Wednesday, April 15, 2020

Album Review: Local H - Lifers



Even before I lived in Illinois, I had a warm gooey spot in my heart reserved for Local H. Singer, bandleader, and songwriter Scott Lucas always seemed to give his music a highly personal quality, something that I found relatable in my wayward years growing up in a cloistered Midwestern town. One not dissimilar from the one Lucas came up in, Zion, IL. What I found most relatable about them in those formative years, what their angst. To say that Local H is angsty is like pointing out the fact that teen boys love professional wrestling. Because, of course they do. And like Local H's angst, teen boys will put you in a headlock just about every chance that they get.
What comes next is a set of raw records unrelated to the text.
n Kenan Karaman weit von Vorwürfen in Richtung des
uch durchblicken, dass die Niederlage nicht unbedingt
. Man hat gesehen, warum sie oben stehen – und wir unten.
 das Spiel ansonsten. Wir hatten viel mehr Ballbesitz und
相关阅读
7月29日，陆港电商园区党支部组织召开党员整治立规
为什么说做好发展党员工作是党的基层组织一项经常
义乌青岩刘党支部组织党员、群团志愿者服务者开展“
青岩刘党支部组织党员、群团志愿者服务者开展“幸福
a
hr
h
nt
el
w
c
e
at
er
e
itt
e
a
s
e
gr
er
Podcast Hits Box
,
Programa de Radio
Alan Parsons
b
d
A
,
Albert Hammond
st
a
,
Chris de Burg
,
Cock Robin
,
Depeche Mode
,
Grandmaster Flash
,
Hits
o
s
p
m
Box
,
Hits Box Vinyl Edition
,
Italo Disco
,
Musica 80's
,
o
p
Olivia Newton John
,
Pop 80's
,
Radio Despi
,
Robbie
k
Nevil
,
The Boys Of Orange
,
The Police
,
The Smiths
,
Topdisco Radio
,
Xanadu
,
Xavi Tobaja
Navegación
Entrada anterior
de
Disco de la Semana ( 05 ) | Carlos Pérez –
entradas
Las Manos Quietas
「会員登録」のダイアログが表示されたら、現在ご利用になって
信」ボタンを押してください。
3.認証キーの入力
It's not just their angst that defines Local H, though. Rather, it's the intensity with which they feel it, and the earnestness with which they communicate it, that makes the difference. Listening to a Local H album can be like getting an awful sunburn. You can feel your skin sizzling during your initial listen, but it's too hot to tell just how badly you're being burnt until hours later, when you realize just how long their slapping hooks have continued to roll through your brain after you've turned the record off. The prick of each of Lucas's stinging societal observations, pinching you ever so often as you move throughout your day, reminding you of their impact on your perception, chaffing just around the neck and under the color of your shirt.

I confess that I hadn't been keeping up with Local H since they released the superb and biting, double album polemic, Hallelujah! I'm a Bum, named after a depression-era (ok, the PREVIOUS depression-era) film starring Al Jolson. I was going through some life changes in 2015 and music stopped being my priority at that time. Hence why I slept on Hey, Killer. I'm glad that I'm back at a point in my life again where I can truly appreciate their most recent effort, Lifers.
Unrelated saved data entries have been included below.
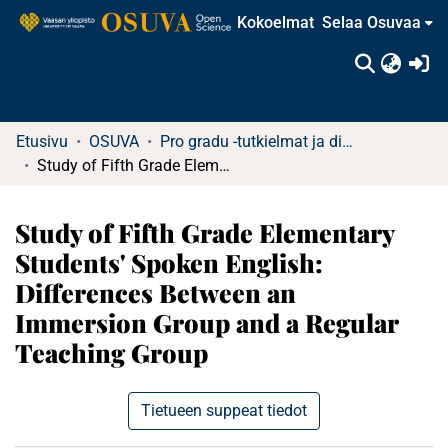
Kokoelmat
Selaa Osuvaa
(c
Etusivu
OSUVA
Pro gradu -tutkielmat ja diplomityöt
Study of Fifth Grade Elementary Students' Spoken English: Differences Between an Immersion Group and a Regular Teaching Group
Study of Fifth Grade Elementary
Students' Spoken English:
Differences Between an
Immersion Group and a Regular
Teaching Group
Tietueen suppeat tiedot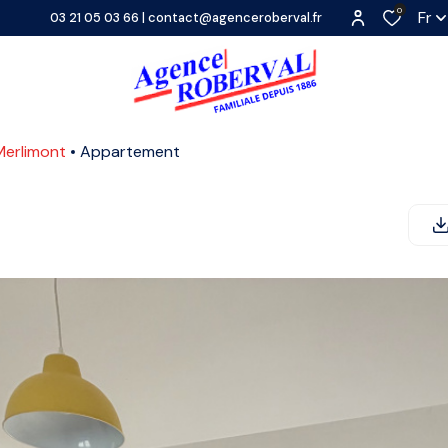
0
Fr
03 21 05 03 66
|
contact@agenceroberval.fr
Merlimont
Appartement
Like most Local H albums, Lifers has a thesis. Namely, that there comes a time in everyone's life when their future gets locked into place. There comes a time when your destiny has been written by your past and your circumstances, and the world around you has closed in and barricaded off paths that you had naively thought would always be open to you. Whoever you are at that time. Whatever you're doing. That's you. That's you until they put you in the ground. The final chapter of your life has been written and all you get to do now is turn the page and read it. If this realization doesn't make your blood boil then you simply have not grasped the enormity of it. Even a happy life, one defined by good health, material security, and consummate friendship, is only as tolerable as its momentum is assured. You lose the ability to change course or achieve some higher-end, and it all starts to feel like a sitcom rerun. Resetting each day. A cycle of familiar set pieces and plot arches. An immutable status quo of compounding purgatories. It's enough to make you want to scream. Which as luck would have it, belting out one's grievances is where Lifers excels.
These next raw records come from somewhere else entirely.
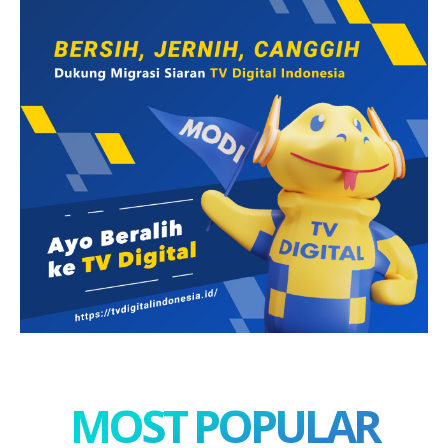
MOST POPULAR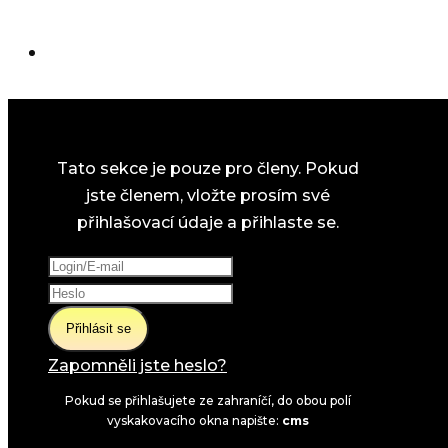
Tato sekce je pouze pro členy. Pokud
jste členem, vložte prosím své
přihlašovací údaje a přihlaste se.
Přihlásit se
Zapomněli jste heslo?
Pokud se přihlašujete ze zahraníčí, do obou polí
vyskakovacího okna napište:
cms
Lifers breaks wide open with the strained howl, nine-iron swing, and red-zone rush of opener "Patrick Bateman," which takes perfect aim at the glassy-eyed, reptile brained "elites" who call the shots for the rest of us. The next round in the chamber is "Hold That Thought," a window shattering clasp of thunderous bass and percolating, brain-boiling grooves that decimates upon arrival and rides out with sardonic glee. The hot and slippery "Winter Western" will drown you in a flash liquesce of glacial grunge hooks, and the sober psychedelic sucker-punch of "Beyond the Valley of Snakes" will leave you wheezing through bubbles of spit as you struggle to recapture your breath. Later the dusty spark-thrower "Demon Dreams" will melt the fillings in your mouth as it crashes towards oblivion in a suicidal plunge. Lifers is comprised of the most searing hard rock I've heard in a long, long time. But it's not just rage that fuels Lifers. Reflection goads Lucas into sentimentality on the gracious and jangly acoustic folk tune "Sunday Best," which considers the debts owed from the love given by others, tender thoughts wound around a bending James Taylor-esque chord progression that would be the envy of any songwriter. The real heart of the album though is "Innocents," a track that is bathed in revelatory feedback, led by ringing guitar chords that guide the listener into a kind of baptismal journey through seven circles of lonely nights, crushing regret, and deferred dreams, to come out the other side, a stronger, if greyer, version of oneself. The hardest lesson one can learn is how to live with themselves in what little time they have on this little waterlogged space rock. Everyone is scraping by in the same open-air prison. Living may be a life sentence with no parole, but eventually, your time will be up. But recognizing this fact means that you don't have to serve out your sentence in solitary isolation. I like to think that with each new Local H release, I get to know Lucas and Co. a little better. Or at least, after listening to Lifers, I feel like they already know me.